Alexandre Cunha |
Panggung Utama Giri |
GWK |
GWK |
Traik Kecak @ Pura Uluwatu |
Dream Land Beach |
Pandawa Beach |
Bali Culture Centre |
Tegalalang |
Nonton Jazz Lesehan |
Agustus 2014,
Sebenernya ke Bali kali ini bukan cuma mau nonton Jazz Ubud
aja sih, tapi anak-anak beberapa
kali minta jalan-jalan ke Bali (lagi). Terakhir kami sekeluarga ke Bali klo gak
salah pasca Bom Bali tahun 2005. Nah, sekalian ke Bali pas juga ada acara “International Ubud Village Jazz Festival”. teteup ya, beberapa bulan sebelum pergi buat dapet harga murah kita browsing tiket
penerbangan dan penginapan. Lumayan untuk tiket penerbangan
kami dapat harga 1 juta rupiah/orang pp, dan untuk penginapan di Kuta kami
dapat harga 400 ribu/malam. Ubud Jazz Festival sendiri berlangsung tanggal 8-9
Agustus 2014, dan kamipun sepakat untuk berlibur dari tanggal 7-10 Agustus,
supaya bisa nonton festival jazz dan bisa juga ke lokasi wisata lainnya.
Kamis, 7 Agustus 2014, brangkatlah kami dengan penerbangan pagi, sengaja pilih pagi supaya sampai di Bali bisa langsung jalan-jalan, hehe. Oh ya,
sebelumnya kita juga sudah membeli voucher menyewa kendaraan dari sebuah situs
jual beli ternama, lumayan murah sih (250 ribu utk 8 jam), lebih
dari 8 jam membayar biaya kelebihan setiap jam nya Rp 50.000,- blm
termasuk tip dan uang makan buat supirnya. Dan kita juga udah beli tiket
early bird untuk masuk ke arena Festival Jazz Ubud, tiket terusan 2 hari dengan
harga Rp 250.000,-/orang untuk 2 hari.
Sesampai di bandara Ngurah
Rai, Pak Made (supir sewaan selama kami di sini) sudah siap menjemput.

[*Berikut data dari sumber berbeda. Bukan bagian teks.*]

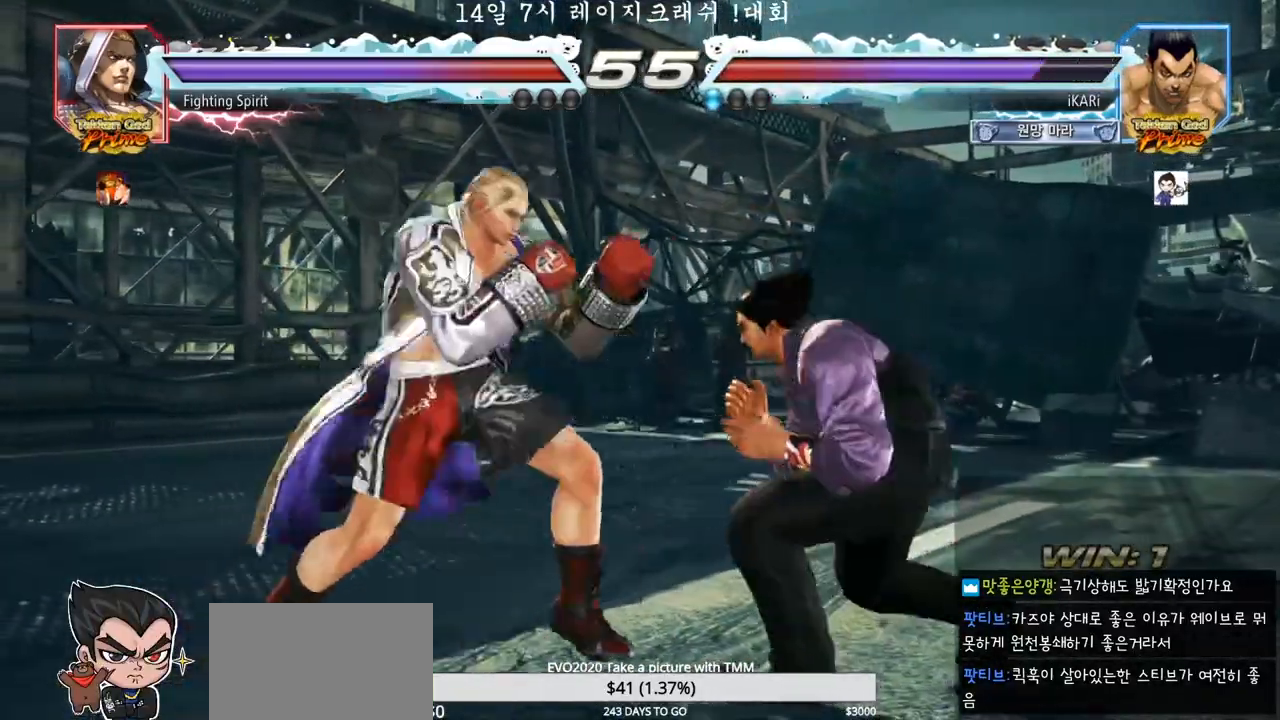
{"buttons": [], "left_stick": "right", "events": [[67, "left_stick", "right"], [383, "left_stick", "center"], [450, "left_stick", "right"]]}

Oh ya, sempet takjub juga liat bandara ini yang sekarang sudah lebih luas dan
asli bagus banget, ornamen-ornamen khas Bali-nya itu loh mewarnai hampir
seluruh sisi bandara. Keluar dari bandara hal pertama yang kami tanyakan ke Pak Made adalah warung makan terdekat, maklum dari rumah belum sempat
sarapan, maka jadilah kami dibawa Pak Made ke warung nasi pedas Bu Andika (yg terkenal karena sambelnya yang
pedes). Selesai sarapan kok ya mata ini ngeliat aja sih papan nama Jogger di seberang warung. Tanpa buang waktu kami sempatkan cuci mata sebentar di toko Jogger,
toko yang terkenal akan kaos dengan kata-kata nyelenehnya.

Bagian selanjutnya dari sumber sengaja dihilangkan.